Company Watch: Anheuser-Busch to benefit from InBev acquisition
Author: Jeremy Cunnington
Date published: 2 Jul 2008
The US campaign to block InBev's acquisition of Anheuser-Busch (A-B) may, if it succeeds, end up doing in the long term what its advocates fear the acquisition would do - destroy jobs and belittle the iconic brand Budweiser. Anheuser-Busch's over-reliance on the maturing US market and lack of capacity to expand internationally quickly enough in an increasingly consolidated global market may make coming under InBev's wing an attractive prospect.

Over-reliance on the US
Of the near 15 billion litres of beer sold by Anheuser-Busch in 2006, nearly 82% was in the US. After that the next biggest market for the company was China with nearly 13% (based only in the northeast of the country), followed by Western Europe (mainly the UK) and Canada, both of which accounted for 2% of Anheuser-Busch's volumes.
This position does not fully show the company's global strength as it does have minority interests in Tsingtao, China's second biggest brewery and Mexico's Modelo. It also has joint ventures in Vietnam and India. All these markets are expected to perform well over the 2007-2012 period. However, the company's joint venture in India will have limited potential due to the country's complex taxation and infrastructure problems, meaning a national network of breweries would be required to take full advantage of the market's growth.
In Anheuser-Busch's main market, the US, its strength is based on commanding over 49% of beer sales. In actual terms, the US is expected to be one of the most dynamic (632 million litres) between 2007-2012, but this equates only to a 0.5% CAGR over the period as the market matures. Unfortunately, most of this growth will come from imported premium lagers, which the company lacks. In addition, the company will also face increasing competition following SABMiller and Molson Coors' recent joint venture, which is likely to put further pressure on margins.

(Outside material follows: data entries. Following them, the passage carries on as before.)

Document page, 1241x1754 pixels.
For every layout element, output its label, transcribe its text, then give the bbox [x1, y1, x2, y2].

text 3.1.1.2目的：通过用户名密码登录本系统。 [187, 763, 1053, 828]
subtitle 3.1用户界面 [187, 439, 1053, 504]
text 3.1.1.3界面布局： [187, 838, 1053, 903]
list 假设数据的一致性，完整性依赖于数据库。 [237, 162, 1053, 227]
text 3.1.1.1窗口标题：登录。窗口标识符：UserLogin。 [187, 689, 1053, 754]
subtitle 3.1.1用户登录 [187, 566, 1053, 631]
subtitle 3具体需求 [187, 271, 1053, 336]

In regions where A-B does not have a presence it uses licences with local market players for either importation or production of its products. Recent examples of this have been with SABECO in Vietnam, Heineken in Russia and Cervecería Barú in Panama. Budweiser is also locally brewed under the direct supervision of Anheuser-Busch brew masters in a number of countries: Argentina, Canada, Ireland, Japan, Russia, South Korea and Spain.
These activities reduce the costs of penetrating new markets for A-B and offer a low-risk method with minimal investment. This, however, does limit potential revenue generation as it has to share it with a partner, and potentially the brand may not be supported as well as if it had its own distribution company there, as the partner's main focus is going to be on its own brands. In addition, it will be up against competitors with a stronger presence in the country, which could outmuscle it.
InBev's global position
Global beer volumes are expected to grow by over 28 billion litres (3.1% CAGR) between 2007 and 2012, driven by emerging markets, led by China and followed by the other BRIC countries. Other strong contributors will include Ukraine, Mexico and Vietnam. While A-B has a presence in a number of these markets, it is either weak or partial at best as we have seen above. It certainly does not compare in terms of depth or breadth to InBev.
In 2006 InBev was the world's leading brewer with volumes sales of over 20 billion litres. The company's largest market is Latin America, which accounted for 42% of its volumes. It also has a strong presence in a number of other regions with Eastern Europe, Asia-Pacific and Western Europe accounting for 10%, 17% and 15% respectively of the company's volumes.
InBev's global position is based on a good presence in many of the world's most dynamic markets, most notably China, Brazil, Russia and Ukraine where, with the exception of China, Anheuser-Busch has a negligible presence. Even in China, InBev was nearly 50% bigger than A-B in volume terms in 2006. By becoming part of InBev and its distribution network, A-B's brand volumes would be potentially boosted in all these markets, even China. In China A-B's current distribution strength is in Northeast China, while InBev's is in East and Mid China, which accounted for 44% of total Chinese beer volumes in 2007. InBev's strong position in Western Europe will also benefit Anheuser-Busch brands, giving them good routes to market in countries with strong premium sectors and in which A-B has little presence. Meanwhile in the US, InBev's portfolio of premium imported lagers will allow it to capitalise on growth there.
This is not to say that InBev will not benefit from the deal, which will notably give it access to the US and dynamic Vietnamese markets in which its position is weak. It would also give the company access to China's biggest region in terms of beer in 2007, making it more of a national player there.
Budweiser could become a truly global brand
Anheuser-Busch will find it very difficult, if not impossible, to develop as good a platform in these markets through acquisition. This is primarily due to there being few independent companies left to acquire of a scale to make it worthwhile for the company. Just as important is the very high level of A-B's long-term debt - US$9.3 billion in 2007. This equates to a long-term debt to equity ratio of 295% in 2007, leaving it little scope for major expansion. The proposed defensive merger with Modelo, while giving the company access to the relatively dynamic Mexican market, will do little to solve its lack of global coverage.
Anheuser-Busch and its brands have much to gain, especially Budweiser, which InBev has said it will turn into its global brand, if it successfully acquires A-B, by giving it a ready made global platform to boost volumes. This is something that, with its current position, Anheuser-Busch has limited chance of doing.